How to Not Fail at Conducting Interviews

Interviewing potential employees can be a long process, but it doesn’t need to be arduous. To ensure a successful outcome, establish a plan for the job search, assign an owner and stick to the process.

The first step, before the interviews even begin, is to define the need. This includes the specific job title and description, responsibilities, wages and benefits, reporting structure and the characteristics you are looking for in a candidate. This step may sound like a no-brainer, but many people do not define these details ahead of time which can cause confusion and tension later on and possibly cause a mis-hire.

Defining the characteristics of the desired candidate can take some time. They include four key items. It is extremely helpful to create a matrix/score card to use for rating and comparing candidates in each characteristic.

Four Characteristics:

  • Experience – What type of experience should the ideal candidate possess? Do you want a candidate that has worked in a start-up organization? Someone who is familiar with a company in a distress or turnaround situation?  Should they have experience managing a company that is larger than $10M in sales?  $100M? Hire a candidate who has the experience that correlates with the size of your company, stage of growth, and direction your company is headed.
  • Company Type – What types of companies has the ideal candidate worked for in the past? Family-owned? Private equity? Small business? These all require different skill sets and experience levels.
  • Skills – What skills should the candidate possess that are crucial for success in the role? Knowledge a specific ERP system?  Attention to detail?   Employee benefits management?  Lean manufacturing?  Listing the specific skills will assist you when you review resumes or conduct interviews.
  • Cultural Fit – What cultural skills should the person have in order to make the transition seamless? Do they need to be a team player?  Humble?  Possess strong leadership?  Knowing what it takes to thrive in your culture will improve the chances of a successful hire.

As an interviewer, a person needs to be just as prepared, if not more so, than the interviewee. Show up in the right state-of-mind to focus on the task at hand, don’t allow the first impression to influence your opinion and don’t talk too much. The interviewee should be doing most of the talking, not you.

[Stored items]
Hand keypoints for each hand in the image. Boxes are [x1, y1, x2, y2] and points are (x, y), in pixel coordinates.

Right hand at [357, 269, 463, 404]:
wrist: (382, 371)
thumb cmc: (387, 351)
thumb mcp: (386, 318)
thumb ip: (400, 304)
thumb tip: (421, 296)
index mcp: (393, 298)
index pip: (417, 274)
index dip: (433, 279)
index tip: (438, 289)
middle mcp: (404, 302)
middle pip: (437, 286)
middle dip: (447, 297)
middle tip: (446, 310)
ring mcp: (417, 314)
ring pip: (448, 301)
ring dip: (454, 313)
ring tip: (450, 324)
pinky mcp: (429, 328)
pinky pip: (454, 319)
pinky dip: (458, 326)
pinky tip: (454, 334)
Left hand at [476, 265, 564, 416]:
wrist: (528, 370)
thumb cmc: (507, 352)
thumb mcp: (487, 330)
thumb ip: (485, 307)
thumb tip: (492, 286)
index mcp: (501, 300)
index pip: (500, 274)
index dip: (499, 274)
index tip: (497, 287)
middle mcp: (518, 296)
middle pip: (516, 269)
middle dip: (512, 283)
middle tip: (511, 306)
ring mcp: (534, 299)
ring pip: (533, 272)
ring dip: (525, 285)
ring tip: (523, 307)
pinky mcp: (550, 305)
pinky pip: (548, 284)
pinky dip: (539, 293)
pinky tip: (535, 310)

• Try it: Rewrite the interviewing text starting at the words "How to Not Fail" and stopping after "in each characteristic.", with "arduous" changed to "grueling".

• Result of the task:
How to Not Fail at Conducting Interviews

Interviewing potential employees can be a long process, but it doesn’t need to be grueling. To ensure a successful outcome, establish a plan for the job search, assign an owner and stick to the process.

The first step, before the interviews even begin, is to define the need. This includes the specific job title and description, responsibilities, wages and benefits, reporting structure and the characteristics you are looking for in a candidate. This step may sound like a no-brainer, but many people do not define these details ahead of time which can cause confusion and tension later on and possibly cause a mis-hire.

Defining the characteristics of the desired candidate can take some time. They include four key items. It is extremely helpful to create a matrix/score card to use for rating and comparing candidates in each characteristic.